Most lenders haven’t offered cash back mortgages (known as free down payment or zero down payment) for quite some time, but come Sept. 14th, they will no longer be available at Scotia Bank either leaving only National Bank as a last source for them. Reps at National Bank still haven’t announced when they will no longer accept those applications, but the cash back mortgage only has life until Oct. 31st.
Cash back mortgages have been around for many years, helping out first-time buyers able to purchase homes without a down payment. Here’s how it works. Since government regulation stipulates that consumers must have a 5% down payment to purchase a home, lenders have gotten around that by providing you with the 5% down payment. You never actually see the cash, the funds are provided to the lawyers at closing and they funnel the money to where it’s allocated, in most cases the seller.
Since the lender is providing you with the down payment, they still need to collect those funds back from you. The nice thing is they don’t set you up with another loan, but do have to charge a higher interest rate to collect their funds back.

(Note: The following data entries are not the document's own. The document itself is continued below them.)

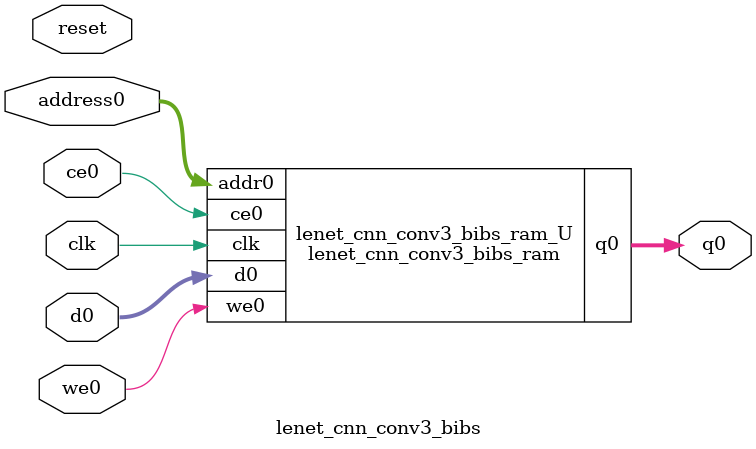
<source format=v>
`timescale 1 ns / 1 ps
module lenet_cnn_conv3_bibs_ram (addr0, ce0, d0, we0, q0,  clk);

parameter DWIDTH = 32;
parameter AWIDTH = 4;
parameter MEM_SIZE = 16;

input[AWIDTH-1:0] addr0;
input ce0;
input[DWIDTH-1:0] d0;
input we0;
output reg[DWIDTH-1:0] q0;
input clk;

(* ram_style = "distributed" *)reg [DWIDTH-1:0] ram[0:MEM_SIZE-1];




always @(posedge clk)  
begin 
    if (ce0) 
    begin
        if (we0) 
        begin 
            ram[addr0] <= d0; 
        end 
        q0 <= ram[addr0];
    end
end


endmodule

`timescale 1 ns / 1 ps
module lenet_cnn_conv3_bibs(
    reset,
    clk,
    address0,
    ce0,
    we0,
    d0,
    q0);

parameter DataWidth = 32'd32;
parameter AddressRange = 32'd16;
parameter AddressWidth = 32'd4;
input reset;
input clk;
input[AddressWidth - 1:0] address0;
input ce0;
input we0;
input[DataWidth - 1:0] d0;
output[DataWidth - 1:0] q0;



lenet_cnn_conv3_bibs_ram lenet_cnn_conv3_bibs_ram_U(
    .clk( clk ),
    .addr0( address0 ),
    .ce0( ce0 ),
    .we0( we0 ),
    .d0( d0 ),
    .q0( q0 ));

endmodule


</source>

For instance, if you were to buy a home today and saved up your own down payment or had it gifted from family, most lenders would be able to offer you between 3.09-3.29% rate. With cash back mortgages, lenders have to charge a higher rate (to get their down payment back) which is typically the posted rate which is set by the Bank of Canada and is currently 5.24%.
Simply put, the cash back mortgages allow you to buy a home now, but will cost you more in interest charges over the first five years, but those charges are hopefully offset by a home that increases in value.
The payout penalties are the same as your regular wholesale mortgage, however there’s a twist. Often forgotten and sometimes unexplained by the lender is the fact that the cash back portion of the mortgage would have to be paid back if the owner sells the home inside of the term of the mortgage. For instance, if you obtained a five-year cash back mortgage and the down payment you required was $10,000, if you sold your home at the mid-term point, two and a half years in, then you’d owe approximately half of the down payment back to the bank as well.
If your payout penalty was $2,500 and the balance owing on your cash back down payment was $5,000, you’d end up owing upon closing of the sale of your home $7,500. This is the part of the cash back mortgage that is least understood and explained to the consumer; I often get calls from people that weren’t explained this properly upfront.
The cash back mortgage had its place in the mortgage world, and I’m sad to see it go, but it’s not the worst thing we’ve seen in years. Reducing the amortizations from 35 to 30 years and ultimately to 25 years will have a far more reaching effect on our economy than the cancelling of the cash back mortgage. Even though Scotia Bank has removed the program, there is still National Bank that has it available, well at least until Oct. 31st at the very latest.